> PROBLEM TO SOLVE: Find the line containing "Yes, Torres Strait Islander" in the listing below. Repeat it exactly, along with each following line up to and including the one containing "Yes, both Aboriginal".

> TASK INPUTS:
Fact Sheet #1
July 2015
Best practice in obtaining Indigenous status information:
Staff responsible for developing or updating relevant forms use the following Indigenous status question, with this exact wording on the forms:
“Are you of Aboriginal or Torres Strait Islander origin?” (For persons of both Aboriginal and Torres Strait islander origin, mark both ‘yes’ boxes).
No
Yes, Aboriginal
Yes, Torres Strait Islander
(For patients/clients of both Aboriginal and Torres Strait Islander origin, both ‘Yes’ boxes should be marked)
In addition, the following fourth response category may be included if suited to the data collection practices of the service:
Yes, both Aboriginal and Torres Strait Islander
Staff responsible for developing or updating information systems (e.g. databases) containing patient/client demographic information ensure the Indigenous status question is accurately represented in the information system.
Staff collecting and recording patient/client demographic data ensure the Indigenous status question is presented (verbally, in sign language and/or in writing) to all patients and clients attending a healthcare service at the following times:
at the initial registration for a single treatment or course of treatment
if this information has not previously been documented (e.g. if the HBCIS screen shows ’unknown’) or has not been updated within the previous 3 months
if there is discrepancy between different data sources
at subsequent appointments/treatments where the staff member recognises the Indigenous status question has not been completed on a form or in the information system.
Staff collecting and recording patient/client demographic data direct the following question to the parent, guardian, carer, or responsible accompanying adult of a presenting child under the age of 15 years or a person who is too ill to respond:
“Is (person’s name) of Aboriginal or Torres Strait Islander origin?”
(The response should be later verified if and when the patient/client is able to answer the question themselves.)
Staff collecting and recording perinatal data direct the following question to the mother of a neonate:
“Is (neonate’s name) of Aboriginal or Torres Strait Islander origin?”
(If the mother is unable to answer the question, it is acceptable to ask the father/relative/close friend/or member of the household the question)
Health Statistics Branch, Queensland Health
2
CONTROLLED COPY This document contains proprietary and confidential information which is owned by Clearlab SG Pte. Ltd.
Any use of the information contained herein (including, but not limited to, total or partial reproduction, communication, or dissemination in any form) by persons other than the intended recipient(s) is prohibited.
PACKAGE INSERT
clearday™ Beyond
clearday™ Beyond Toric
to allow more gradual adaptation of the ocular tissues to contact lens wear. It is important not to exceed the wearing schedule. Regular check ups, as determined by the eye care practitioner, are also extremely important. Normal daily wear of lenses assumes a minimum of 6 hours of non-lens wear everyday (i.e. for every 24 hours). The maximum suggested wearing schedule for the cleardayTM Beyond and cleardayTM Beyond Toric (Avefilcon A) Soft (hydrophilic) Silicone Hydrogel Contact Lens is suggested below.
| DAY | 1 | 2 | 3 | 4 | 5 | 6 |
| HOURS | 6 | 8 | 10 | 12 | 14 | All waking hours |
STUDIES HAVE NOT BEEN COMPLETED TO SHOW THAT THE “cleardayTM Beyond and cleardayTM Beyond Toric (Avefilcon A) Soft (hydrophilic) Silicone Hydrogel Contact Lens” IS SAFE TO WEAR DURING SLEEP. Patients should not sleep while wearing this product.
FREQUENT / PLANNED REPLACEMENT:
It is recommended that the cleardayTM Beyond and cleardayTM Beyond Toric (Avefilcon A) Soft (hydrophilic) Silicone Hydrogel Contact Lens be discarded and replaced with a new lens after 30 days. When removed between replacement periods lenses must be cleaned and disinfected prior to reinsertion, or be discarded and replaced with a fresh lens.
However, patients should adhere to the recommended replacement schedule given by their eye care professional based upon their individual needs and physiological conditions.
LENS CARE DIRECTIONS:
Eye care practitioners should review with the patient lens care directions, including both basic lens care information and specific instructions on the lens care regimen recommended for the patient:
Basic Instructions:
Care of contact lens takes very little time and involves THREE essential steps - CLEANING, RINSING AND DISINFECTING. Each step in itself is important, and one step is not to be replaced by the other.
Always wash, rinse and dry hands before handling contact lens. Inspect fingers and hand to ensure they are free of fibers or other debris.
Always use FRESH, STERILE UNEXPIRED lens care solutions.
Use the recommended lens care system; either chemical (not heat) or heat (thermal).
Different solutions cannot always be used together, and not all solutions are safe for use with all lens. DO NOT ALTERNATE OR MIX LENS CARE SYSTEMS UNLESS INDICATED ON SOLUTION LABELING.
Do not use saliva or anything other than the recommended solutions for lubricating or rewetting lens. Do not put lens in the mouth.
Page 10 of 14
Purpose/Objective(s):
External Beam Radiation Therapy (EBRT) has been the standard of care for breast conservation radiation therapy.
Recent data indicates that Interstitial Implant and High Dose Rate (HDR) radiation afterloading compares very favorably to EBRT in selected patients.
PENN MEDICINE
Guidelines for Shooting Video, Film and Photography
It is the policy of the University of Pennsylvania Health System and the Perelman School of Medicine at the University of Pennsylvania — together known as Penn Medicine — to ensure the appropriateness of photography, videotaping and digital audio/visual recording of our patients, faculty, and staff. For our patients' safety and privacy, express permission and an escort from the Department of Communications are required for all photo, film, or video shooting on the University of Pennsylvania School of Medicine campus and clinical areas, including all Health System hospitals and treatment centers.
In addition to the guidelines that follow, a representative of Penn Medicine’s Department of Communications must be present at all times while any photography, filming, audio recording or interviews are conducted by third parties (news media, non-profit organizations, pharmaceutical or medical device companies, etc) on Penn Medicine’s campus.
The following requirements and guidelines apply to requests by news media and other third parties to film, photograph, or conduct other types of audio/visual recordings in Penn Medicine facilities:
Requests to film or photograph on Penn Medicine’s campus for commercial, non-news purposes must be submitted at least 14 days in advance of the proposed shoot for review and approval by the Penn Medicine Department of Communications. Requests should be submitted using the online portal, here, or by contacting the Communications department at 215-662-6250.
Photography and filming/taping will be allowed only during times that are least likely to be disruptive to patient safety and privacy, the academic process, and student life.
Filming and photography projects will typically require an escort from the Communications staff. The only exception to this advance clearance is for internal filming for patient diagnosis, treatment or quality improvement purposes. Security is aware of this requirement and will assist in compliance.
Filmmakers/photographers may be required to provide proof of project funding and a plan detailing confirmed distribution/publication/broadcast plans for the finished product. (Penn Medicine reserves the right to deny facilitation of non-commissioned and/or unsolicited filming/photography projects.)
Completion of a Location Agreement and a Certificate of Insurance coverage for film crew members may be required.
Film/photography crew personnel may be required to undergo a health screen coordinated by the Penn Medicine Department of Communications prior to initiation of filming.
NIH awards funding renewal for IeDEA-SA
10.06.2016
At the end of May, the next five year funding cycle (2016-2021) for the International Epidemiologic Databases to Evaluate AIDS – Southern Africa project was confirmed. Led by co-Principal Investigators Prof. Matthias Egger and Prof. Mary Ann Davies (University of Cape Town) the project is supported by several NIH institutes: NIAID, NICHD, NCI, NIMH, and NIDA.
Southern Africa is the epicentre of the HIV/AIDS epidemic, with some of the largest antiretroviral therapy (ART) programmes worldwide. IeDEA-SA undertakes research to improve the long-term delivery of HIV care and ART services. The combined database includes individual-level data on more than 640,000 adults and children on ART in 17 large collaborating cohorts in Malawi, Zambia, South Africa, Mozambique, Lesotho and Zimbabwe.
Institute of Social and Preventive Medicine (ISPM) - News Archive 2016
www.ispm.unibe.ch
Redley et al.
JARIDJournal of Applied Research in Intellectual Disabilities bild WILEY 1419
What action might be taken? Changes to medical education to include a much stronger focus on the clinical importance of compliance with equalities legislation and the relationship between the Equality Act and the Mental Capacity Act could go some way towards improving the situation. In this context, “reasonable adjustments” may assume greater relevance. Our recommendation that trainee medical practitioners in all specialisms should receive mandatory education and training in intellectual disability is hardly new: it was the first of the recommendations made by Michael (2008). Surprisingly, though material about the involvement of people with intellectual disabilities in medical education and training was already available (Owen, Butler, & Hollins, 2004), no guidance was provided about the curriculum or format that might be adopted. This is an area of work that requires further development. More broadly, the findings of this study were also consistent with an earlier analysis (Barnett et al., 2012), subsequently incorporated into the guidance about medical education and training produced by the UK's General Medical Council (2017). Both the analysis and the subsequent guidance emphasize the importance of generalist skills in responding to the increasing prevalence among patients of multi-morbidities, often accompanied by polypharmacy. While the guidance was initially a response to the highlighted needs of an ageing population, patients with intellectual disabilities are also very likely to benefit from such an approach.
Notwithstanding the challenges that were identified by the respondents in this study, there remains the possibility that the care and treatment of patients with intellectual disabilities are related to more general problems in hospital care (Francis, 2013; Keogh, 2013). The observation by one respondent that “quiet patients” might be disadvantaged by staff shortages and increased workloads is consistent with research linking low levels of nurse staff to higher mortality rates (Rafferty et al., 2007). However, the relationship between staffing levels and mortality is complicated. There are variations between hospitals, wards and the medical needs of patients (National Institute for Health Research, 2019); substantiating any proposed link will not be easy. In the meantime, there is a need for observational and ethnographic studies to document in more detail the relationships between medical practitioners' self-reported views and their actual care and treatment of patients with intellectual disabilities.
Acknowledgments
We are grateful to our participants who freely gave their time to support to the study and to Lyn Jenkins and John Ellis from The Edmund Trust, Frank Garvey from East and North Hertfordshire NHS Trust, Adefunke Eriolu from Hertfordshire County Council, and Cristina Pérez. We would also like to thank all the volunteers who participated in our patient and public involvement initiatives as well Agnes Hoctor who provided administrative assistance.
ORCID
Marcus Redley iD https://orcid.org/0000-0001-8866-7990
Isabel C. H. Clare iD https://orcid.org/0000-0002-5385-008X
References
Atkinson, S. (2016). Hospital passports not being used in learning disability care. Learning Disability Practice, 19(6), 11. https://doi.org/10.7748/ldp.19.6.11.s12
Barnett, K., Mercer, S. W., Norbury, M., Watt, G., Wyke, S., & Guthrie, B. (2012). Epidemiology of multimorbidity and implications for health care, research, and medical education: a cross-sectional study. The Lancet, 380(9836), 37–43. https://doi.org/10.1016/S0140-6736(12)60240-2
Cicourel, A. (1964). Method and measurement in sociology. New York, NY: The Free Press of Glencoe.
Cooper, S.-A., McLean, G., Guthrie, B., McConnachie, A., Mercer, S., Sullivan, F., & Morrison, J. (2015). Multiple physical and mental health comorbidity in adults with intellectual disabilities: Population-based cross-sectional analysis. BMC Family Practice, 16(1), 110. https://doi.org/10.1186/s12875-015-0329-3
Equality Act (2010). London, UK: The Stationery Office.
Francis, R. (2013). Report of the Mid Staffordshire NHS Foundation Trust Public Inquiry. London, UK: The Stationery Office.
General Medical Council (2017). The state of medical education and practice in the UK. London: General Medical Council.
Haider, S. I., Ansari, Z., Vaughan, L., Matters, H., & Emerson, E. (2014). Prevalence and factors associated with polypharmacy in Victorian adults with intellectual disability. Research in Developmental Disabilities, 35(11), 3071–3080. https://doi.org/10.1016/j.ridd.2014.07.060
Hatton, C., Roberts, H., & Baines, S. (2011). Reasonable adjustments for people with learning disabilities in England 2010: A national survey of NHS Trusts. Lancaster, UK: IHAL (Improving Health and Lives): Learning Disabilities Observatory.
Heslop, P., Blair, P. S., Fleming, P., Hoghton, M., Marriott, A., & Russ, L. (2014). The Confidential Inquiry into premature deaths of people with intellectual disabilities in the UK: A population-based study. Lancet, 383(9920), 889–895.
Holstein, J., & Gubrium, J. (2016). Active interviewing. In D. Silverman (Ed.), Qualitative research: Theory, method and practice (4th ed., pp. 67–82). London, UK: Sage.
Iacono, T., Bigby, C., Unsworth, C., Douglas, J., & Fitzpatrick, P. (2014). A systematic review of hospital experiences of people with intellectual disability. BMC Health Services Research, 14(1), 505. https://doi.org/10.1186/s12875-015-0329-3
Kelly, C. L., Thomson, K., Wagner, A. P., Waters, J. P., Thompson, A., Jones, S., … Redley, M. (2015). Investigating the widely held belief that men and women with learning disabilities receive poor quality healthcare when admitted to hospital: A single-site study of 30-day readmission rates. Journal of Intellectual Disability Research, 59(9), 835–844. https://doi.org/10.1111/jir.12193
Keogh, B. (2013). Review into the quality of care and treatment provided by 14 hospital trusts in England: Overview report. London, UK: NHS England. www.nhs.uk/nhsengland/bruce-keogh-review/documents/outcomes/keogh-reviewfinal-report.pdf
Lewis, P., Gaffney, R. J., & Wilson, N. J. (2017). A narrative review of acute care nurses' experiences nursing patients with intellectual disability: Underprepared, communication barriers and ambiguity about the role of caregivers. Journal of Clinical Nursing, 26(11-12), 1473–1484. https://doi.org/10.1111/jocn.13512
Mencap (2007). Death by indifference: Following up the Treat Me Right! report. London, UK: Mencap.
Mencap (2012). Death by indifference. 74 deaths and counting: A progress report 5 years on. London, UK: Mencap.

> RESPONSE TO THE TASK:
Yes, Torres Strait Islander
(For patients/clients of both Aboriginal and Torres Strait Islander origin, both ‘Yes’ boxes should be marked)
In addition, the following fourth response category may be included if suited to the data collection practices of the service:
Yes, both Aboriginal and Torres Strait Islander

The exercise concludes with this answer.